After the birth of the baby, my husband and I do not have sexual relations. After giving birth, I gained some weight, but overall I look good. I try to please him in everything, but to no avail.
Probably got himself a prettier someone. How can I live?
I am practically alone, there is no one to hug.
The situation you describe may have completely different reasons. One thing is clear: the time of pregnancy – her last months, as well as the first months after the birth of the child are often difficult for the marital relationship.
The focus of the woman on the child and the experiences associated with childbirth, immersion in the responsibilities of caring for the baby are all new and unusual for both.

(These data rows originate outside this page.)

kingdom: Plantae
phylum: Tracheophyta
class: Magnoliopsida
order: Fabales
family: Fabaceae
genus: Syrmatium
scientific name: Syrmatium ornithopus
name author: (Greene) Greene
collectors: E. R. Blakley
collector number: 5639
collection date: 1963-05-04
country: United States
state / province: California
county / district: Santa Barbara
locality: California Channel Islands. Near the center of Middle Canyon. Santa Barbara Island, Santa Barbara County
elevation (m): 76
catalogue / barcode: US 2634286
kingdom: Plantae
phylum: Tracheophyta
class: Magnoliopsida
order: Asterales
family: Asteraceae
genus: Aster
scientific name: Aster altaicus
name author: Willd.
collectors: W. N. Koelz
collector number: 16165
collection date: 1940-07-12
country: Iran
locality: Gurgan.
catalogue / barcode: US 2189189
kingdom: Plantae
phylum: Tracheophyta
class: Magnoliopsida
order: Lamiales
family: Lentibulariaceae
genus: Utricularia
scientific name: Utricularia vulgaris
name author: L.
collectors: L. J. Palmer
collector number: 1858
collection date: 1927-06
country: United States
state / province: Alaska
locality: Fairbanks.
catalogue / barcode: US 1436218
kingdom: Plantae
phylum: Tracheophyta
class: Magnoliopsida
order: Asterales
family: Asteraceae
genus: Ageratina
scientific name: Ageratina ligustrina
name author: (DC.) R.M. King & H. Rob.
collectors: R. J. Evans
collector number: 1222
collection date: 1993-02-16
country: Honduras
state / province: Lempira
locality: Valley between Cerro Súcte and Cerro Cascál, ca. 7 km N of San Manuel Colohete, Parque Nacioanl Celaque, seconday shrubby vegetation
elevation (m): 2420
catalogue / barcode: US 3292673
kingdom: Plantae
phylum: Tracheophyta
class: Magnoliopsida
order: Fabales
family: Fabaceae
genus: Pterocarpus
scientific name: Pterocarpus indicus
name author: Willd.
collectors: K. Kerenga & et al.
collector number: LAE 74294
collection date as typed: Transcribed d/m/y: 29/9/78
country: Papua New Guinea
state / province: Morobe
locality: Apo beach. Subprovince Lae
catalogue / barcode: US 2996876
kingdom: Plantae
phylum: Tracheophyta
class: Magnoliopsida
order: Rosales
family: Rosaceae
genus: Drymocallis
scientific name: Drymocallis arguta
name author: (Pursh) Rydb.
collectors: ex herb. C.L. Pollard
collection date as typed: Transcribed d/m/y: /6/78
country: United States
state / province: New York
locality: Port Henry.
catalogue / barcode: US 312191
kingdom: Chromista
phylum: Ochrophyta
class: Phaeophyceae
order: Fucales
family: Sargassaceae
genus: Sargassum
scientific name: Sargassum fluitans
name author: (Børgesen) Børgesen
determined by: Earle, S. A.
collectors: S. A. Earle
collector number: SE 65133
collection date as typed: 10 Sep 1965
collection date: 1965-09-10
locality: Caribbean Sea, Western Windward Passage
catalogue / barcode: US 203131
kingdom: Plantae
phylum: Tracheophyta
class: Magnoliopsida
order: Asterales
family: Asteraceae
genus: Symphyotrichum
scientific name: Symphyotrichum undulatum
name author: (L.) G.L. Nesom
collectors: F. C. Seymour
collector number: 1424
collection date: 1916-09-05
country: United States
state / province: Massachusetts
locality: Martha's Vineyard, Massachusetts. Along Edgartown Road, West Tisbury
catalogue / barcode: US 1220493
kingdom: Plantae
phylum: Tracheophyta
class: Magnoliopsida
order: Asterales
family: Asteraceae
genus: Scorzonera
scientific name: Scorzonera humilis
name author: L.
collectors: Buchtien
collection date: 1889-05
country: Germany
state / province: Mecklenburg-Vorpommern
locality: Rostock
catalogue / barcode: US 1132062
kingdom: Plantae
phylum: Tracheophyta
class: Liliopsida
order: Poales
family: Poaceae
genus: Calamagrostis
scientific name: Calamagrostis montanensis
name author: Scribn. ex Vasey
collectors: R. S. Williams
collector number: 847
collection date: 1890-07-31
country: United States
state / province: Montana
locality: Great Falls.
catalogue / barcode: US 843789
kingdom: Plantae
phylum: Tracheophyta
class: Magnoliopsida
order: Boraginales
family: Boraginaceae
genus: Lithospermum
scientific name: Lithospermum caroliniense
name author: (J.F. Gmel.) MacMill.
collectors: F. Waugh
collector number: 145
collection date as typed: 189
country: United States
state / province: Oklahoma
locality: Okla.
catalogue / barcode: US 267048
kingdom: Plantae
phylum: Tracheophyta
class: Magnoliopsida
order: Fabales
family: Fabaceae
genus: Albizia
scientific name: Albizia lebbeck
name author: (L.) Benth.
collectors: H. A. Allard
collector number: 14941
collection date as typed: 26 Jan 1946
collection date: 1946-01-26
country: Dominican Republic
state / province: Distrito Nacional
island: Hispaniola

Changes in appearance after childbirth are more or less noticeable, but rarely they lead to some kind of cardinal upheaval in a relationship. However, if a woman herself has an idea of her own unattractiveness, then, paradoxically, by focusing on the possible negative reactions of a man, she can contribute to the disruption of normal contact, without even noticing it. Therefore, along with taking care of yourself, it is important to try not to forget about the simplest things – a smile, a calm intonation whenever possible, a willingness to share the joys associated with a child, despite all the difficulties and fatigue.
In order for this to be possible, of course, it is necessary that you and your husband can share some duties, affairs and concerns. Another thing is that the topic of unattractiveness can serve as a “last” argument if there are other problems. Those who simply cannot “correct” in the past by simply “adjusting” the faltering rhythm of relations between the two.
If the hidden or obvious difficulties in the relationship were before, then the appearance of the baby can aggravate them. It often happens that the motherhood of a woman removes her from the category of erotically attractive for her man. It is rather a psychological fact, which is often “helped” by the mentioned breaks in intimate relationships.
Sometimes it really means the appearance of someone “third.” Quite a significant number of men in our culture also find it difficult to take a fatherly position, it scares them. To understand what is happening, can help a specialist.
And it is better if you refer to him together.